Inequality of Wealth
With private firms taking control of wealth, it will lead to inequality of wealth. Those at the top stay in the top by inheriting the wealth of past generations. This makes moving up in a capitalist society increasingly difficult. The legal right to privately own property is the basis of capitalism, but the rich simply keep inheriting wealth and being born into the privileged class is a matter of chance. Equal opportunity is not something that is seen in a capitalist society. This leads to social division that can spur resentment within a society. According to French economist Thomas Piketty the inequality of wealth in a country like the US keeps increasing because the rate of return for owned capital exceeds the overall rate of the economic growth
Capitalistic businesses tend to harm the environment more. With the search for profits as the goal that overrides all other, adverse effects on the environment are inevitable. Pollution of water, air, and soil are natural byproducts of production systems organized for the single goal of maximizing profit. Most organizations do not put enough effort into minimizing the impact on the environment. Which causes environmental crises. For example, new chemicals that are found to to produce manufactured goods are routinely introduced without the slightest assessment of whether or not they cause harm to humans or other species.

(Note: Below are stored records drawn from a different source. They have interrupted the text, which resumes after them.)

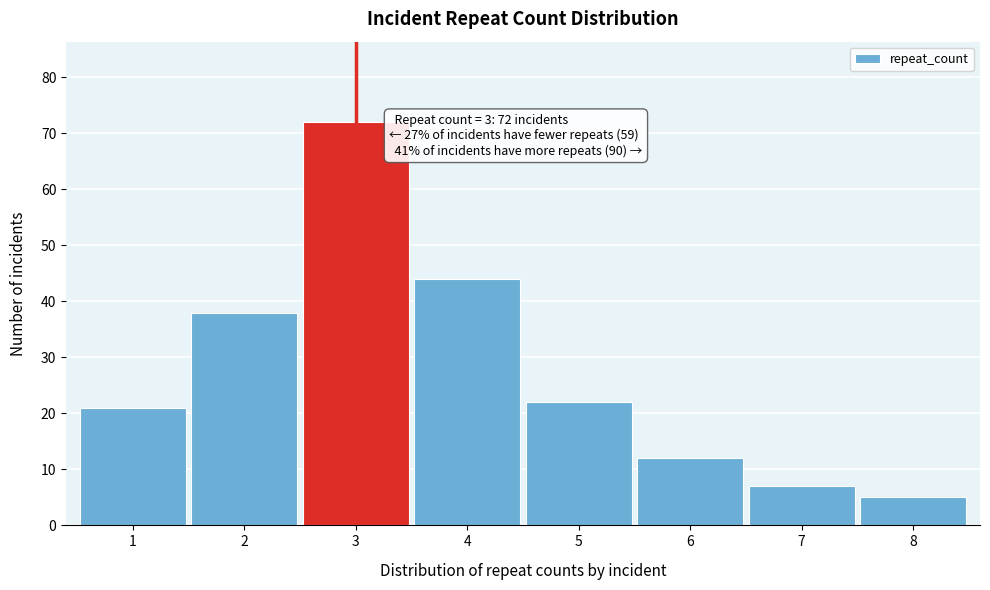

Reading right to left, transcribe all the data shown in this chart.

5	7	12	22	44	72	38	21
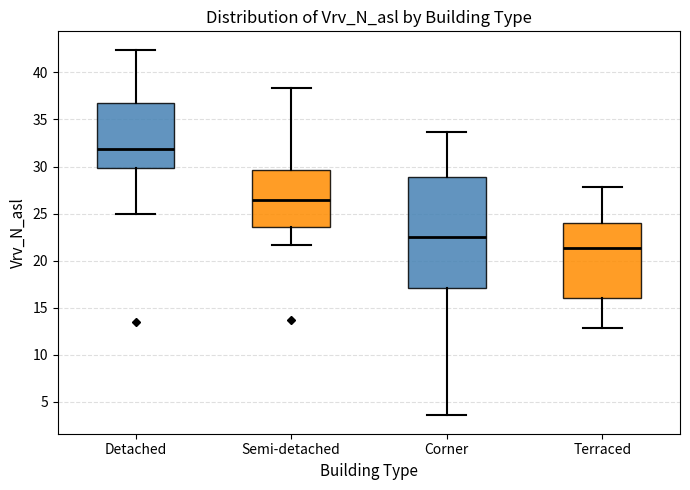

Reading left to right, transcribe this box plot: for each box, give where its median line is, the range the box spans, and where its two whiskers end, as read against the y-axis. The values are not printed on the chart, so give them approximately, as read against the axis.

Detached: median 32.0, box 30.0 to 37.0, whiskers 25.0 to 42.5
Semi-detached: median 26.5, box 23.5 to 29.5, whiskers 21.5 to 38.5
Corner: median 22.5, box 17.0 to 29.0, whiskers 3.5 to 33.5
Terraced: median 21.5, box 16.0 to 24.0, whiskers 13.0 to 28.0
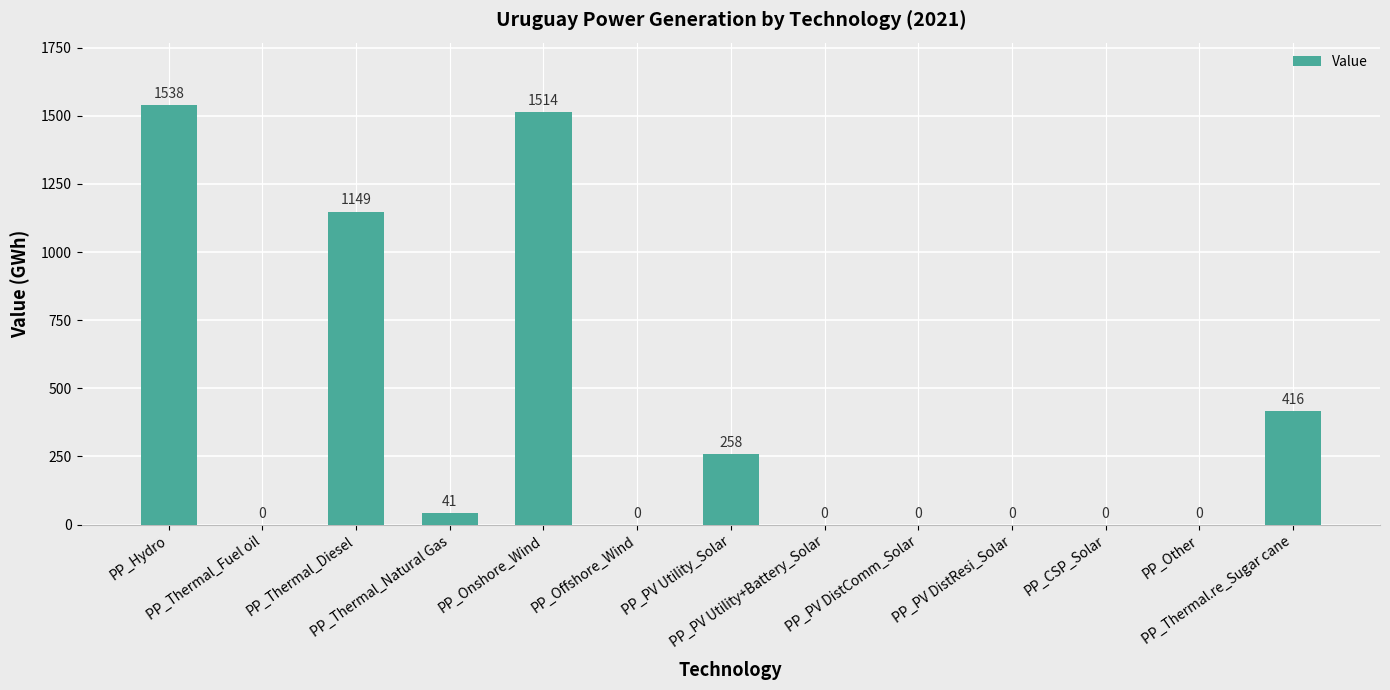

The chart shows a value of 1058.5 at PP_Onshore_Wind. True or false?

False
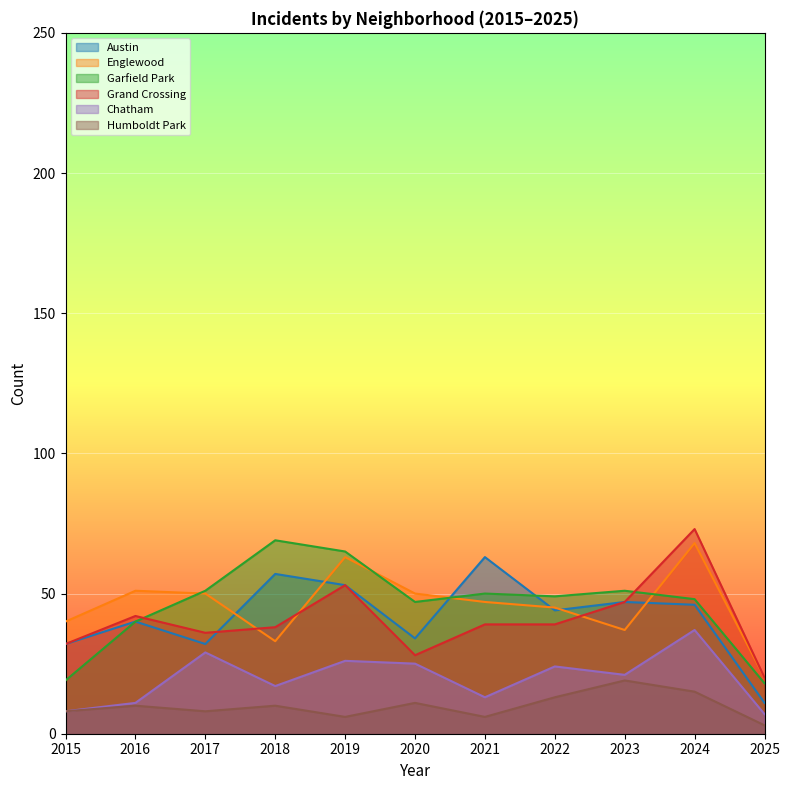

True or false: Grand Crossing has more than 0 interior local peaks.

True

Capitalism creates poverty
If you look at the numbers it says a lot. In the United States, the center of the “best” economic system, over 16% of the population is living in poverty. Poverty is defined as living on $23000 for a family of four, that is not even €2000 a month! Of course you might attribute that to personal failure, but when you look at the system you can’t deny that it also plays a role. Because the means of production are in private hands it means that the other people need to work for wages. This leads to inequality because of the amount of wage workers against the capital owners. Furthermore, capital owners have to continually lower wages to maintain their profits and pay private investors. Because of this, the wealth does not trickle down to the workers like it’s supposed to, it stays with the top elite. With the capitalist system in the US for example, there are few regulations and a lot of tax loopholes, this leads to more and more wealth staying at the top.
Capitalism hinders effectivity
Capitalism is mainly based on three key principles; the majority of ‘the means of production’ (land, resources, capital) are in a concentration of a minority of private hands, markets are used to mediate between producer and consumer (set prices etc) and the majority of us work for a wage (i.e. for other people) and do not ‘own’ the outputs of our work. The first one creates a big problem, because the majority of ‘the means of production’ is in private hands it leads to the drive for profit maximizing. Take the privatization of the US health care system for example, costs per capita are about twice the OECD (an economic group consisting of 34 member nations) average and more than forty million people are completely uninsured. The ones that are insured face high costs.
Despite that, the US still lags behind many other countries on health quality, showing how bad the privatization is for the normal people.
The profit mentality has led to people not being insured, care not being improved and unprofitable patients and situations being avoided.